The story is the inspiration for a solid card game by the same name:

https://boardgamegeek.com/boardgame/619/bottle-imp

freequaybuoy,
@freequaybuoy@mastodon.green avatar

@pvonhellermannn "Residents were later seen crying into the steering wheels of their giant SUVs."

Belle,
@Belle@mastodon.social avatar

@pvonhellermannn Hire Dutch engineers! Best regards from minus 3,88 meters below sea level!

juergen_hubert,
@juergen_hubert@thefolklore.cafe avatar

@Belle @pvonhellermannn If I were one of those Dutch engineers, I wouldn't take the job.

Because that's basically dealing with Customers from Hell.
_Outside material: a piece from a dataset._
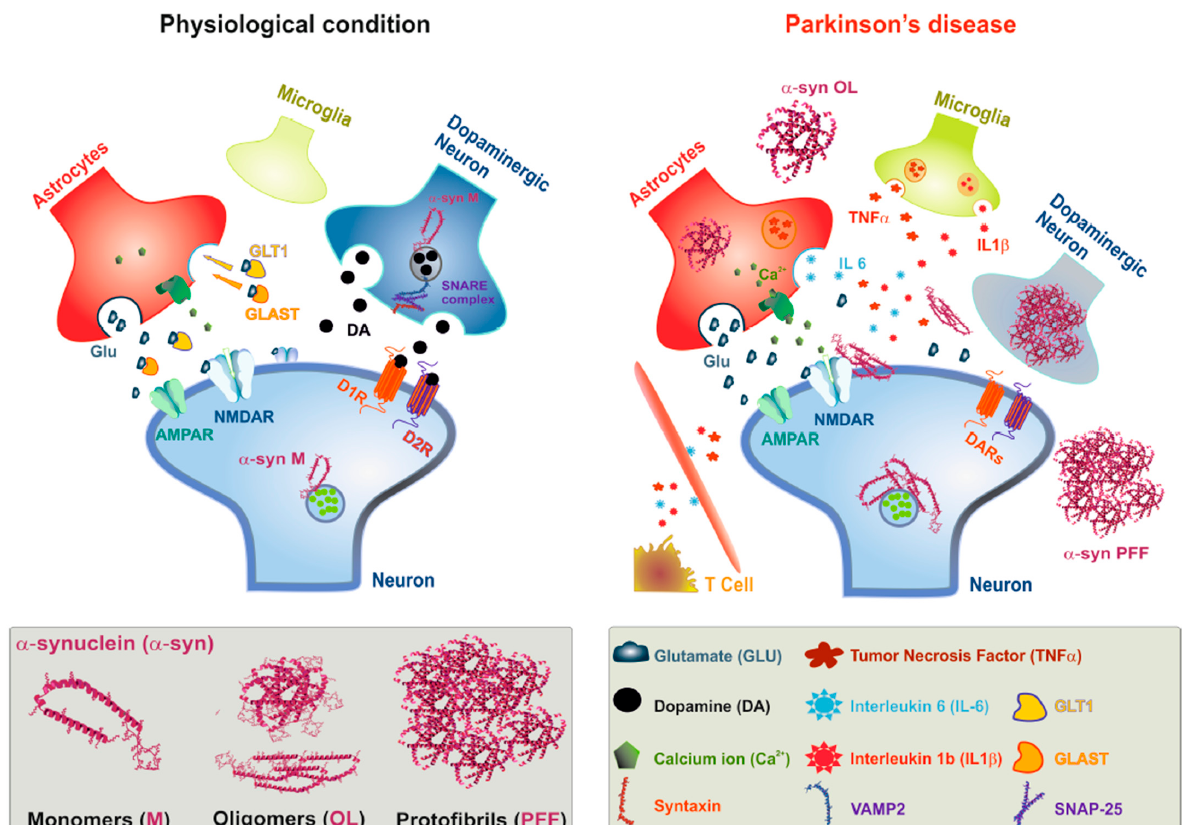
Figure 1. The presynaptic exo-endocytotic cycle is specifically affected in α -syn-related synaptopaties. α -syn accumulation in the presynaptic terminals causes synaptopathy, ultimately leading to neurodegeneration. Under physiological conditions, α -syn, as a monomer, acts at the presynaptic terminals and activates a molecular machinery relevant to synaptic transmission, including the SNARE complex proteins, which recruit synaptic vesicles. After docking and priming, the vesicles undergo SNARE-mediated membrane fusion at the active zone, leading to neurotransmitter release into the synaptic cleft. Formation of toxic α -syn species in Parkinson’s disease (PD), such as oligomers and fibrils, has been shown to play a pivotal role in PD pathogenesis. These toxic species, which accumulate at the presynaptic terminal, lead to altered levels of proteins involved in synaptic transmission, determining synaptic dysfunction. Toxic α -syn accumulation affects the synapses, causing a lack of long-term synaptic plasticity expression, followed by an increase in the phosphorylation of glutamate receptors and a decrease in the GluN2A/GluN2B receptor subunit ratio, contributing to neuronal degeneration. Toxic aggregated α -syn forms participate in inflammatory processes mediated by microglia and astrocytes, which lose their normal physiological functions. Microglia become activated (M1) and trigger an immune response through increased receptor expression (MHCI), secretion of pro-inflammatory cytokines and chemokines, and inducing an astrocyte reaction (A1 type). Reactive astrocytes decrease glutamate uptake and release pro-inflammatory mediators. Finally, peripheral immune cells (T cells and monocytes) raid brain tissue and amplify neuroinflammation, contributing to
How can do build proper dikes for a people who think they can deal with sea level rise by denying its existence?

By writing that denial into legislation, no less!

Belle,
@Belle@mastodon.social avatar

@juergen_hubert You just told the Dutch people that they deny sea level rise?

juergen_hubert,
@juergen_hubert@thefolklore.cafe avatar

@Belle No, many Americans do that.

And such Americans would make very bad customers for dike engineers.

fishidwardrobe,
@fishidwardrobe@social.tchncs.de avatar

@pvonhellermannn Half a million for a sand dune?!

Lyle,
@Lyle@cville.online avatar
markdevries,
@markdevries@mstdn.social avatar

@Lyle @fishidwardrobe @pvonhellermannn We Dutch spend millions per year to keep our coast where it is supposed to be staying (we drew a line). We add around 10 million m3 every year along the coast.